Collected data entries
#####

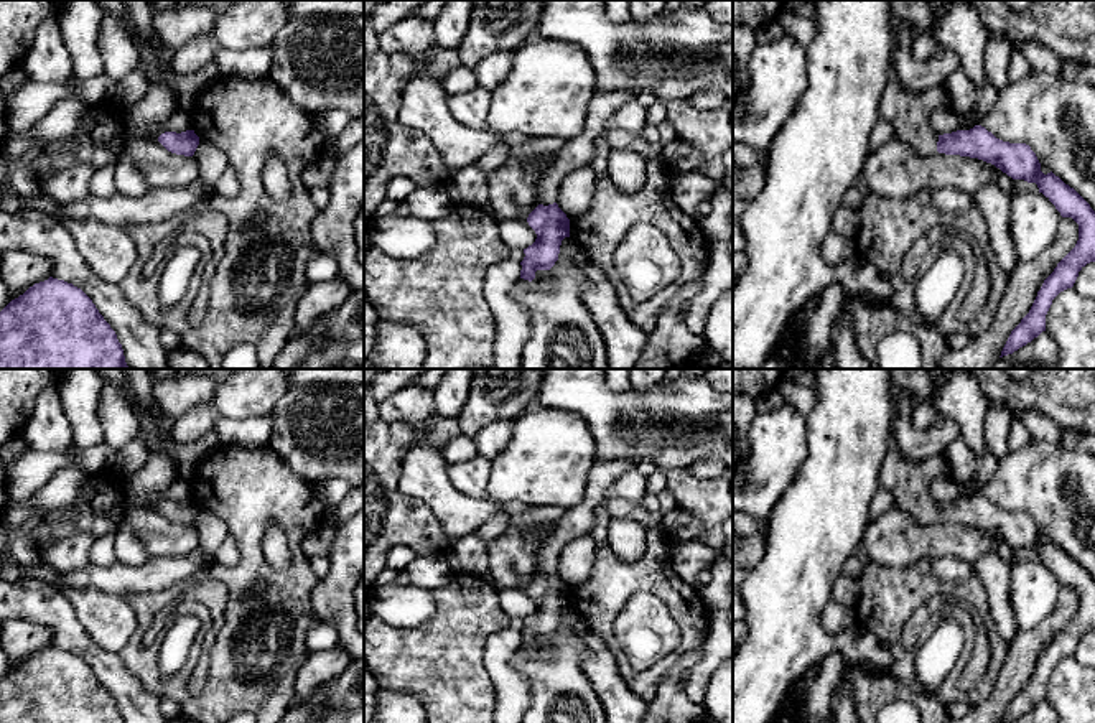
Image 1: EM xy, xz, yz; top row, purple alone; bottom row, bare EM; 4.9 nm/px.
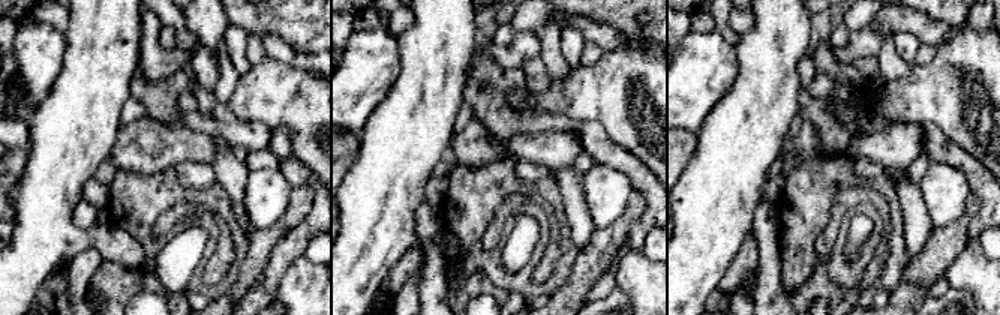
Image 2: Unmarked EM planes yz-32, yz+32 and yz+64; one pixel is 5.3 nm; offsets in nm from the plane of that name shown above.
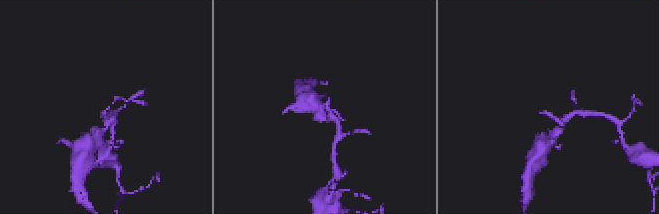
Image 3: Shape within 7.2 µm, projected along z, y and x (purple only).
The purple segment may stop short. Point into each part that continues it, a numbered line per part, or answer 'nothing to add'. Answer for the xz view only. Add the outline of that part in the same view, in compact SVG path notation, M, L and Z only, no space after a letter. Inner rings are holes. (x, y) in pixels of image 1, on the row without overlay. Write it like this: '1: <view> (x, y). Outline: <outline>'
1: xz (578, 521). Outline: M594 461L586 486L585 501L566 511L555 529L542 540L537 550L537 570L548 575L558 570L563 548L575 539L591 532L594 524L594 509L604 502L611 484L636 468L632 461Z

#####

» Activity
Exactly the lines from the one containing "The purple segment" through the end of the records should be reproduced, and no others.

» Exercise solution
The purple segment may stop short. Point into each part that continues it, a numbered line per part, or answer 'nothing to add'. Answer for the xz view only. Add the outline of that part in the same view, in compact SVG path notation, M, L and Z only, no space after a letter. Inner rings are holes. (x, y) in pixels of image 1, on the row without overlay. Write it like this: '1: <view> (x, y). Outline: <outline>'
1: xz (578, 521). Outline: M594 461L586 486L585 501L566 511L555 529L542 540L537 550L537 570L548 575L558 570L563 548L575 539L591 532L594 524L594 509L604 502L611 484L636 468L632 461Z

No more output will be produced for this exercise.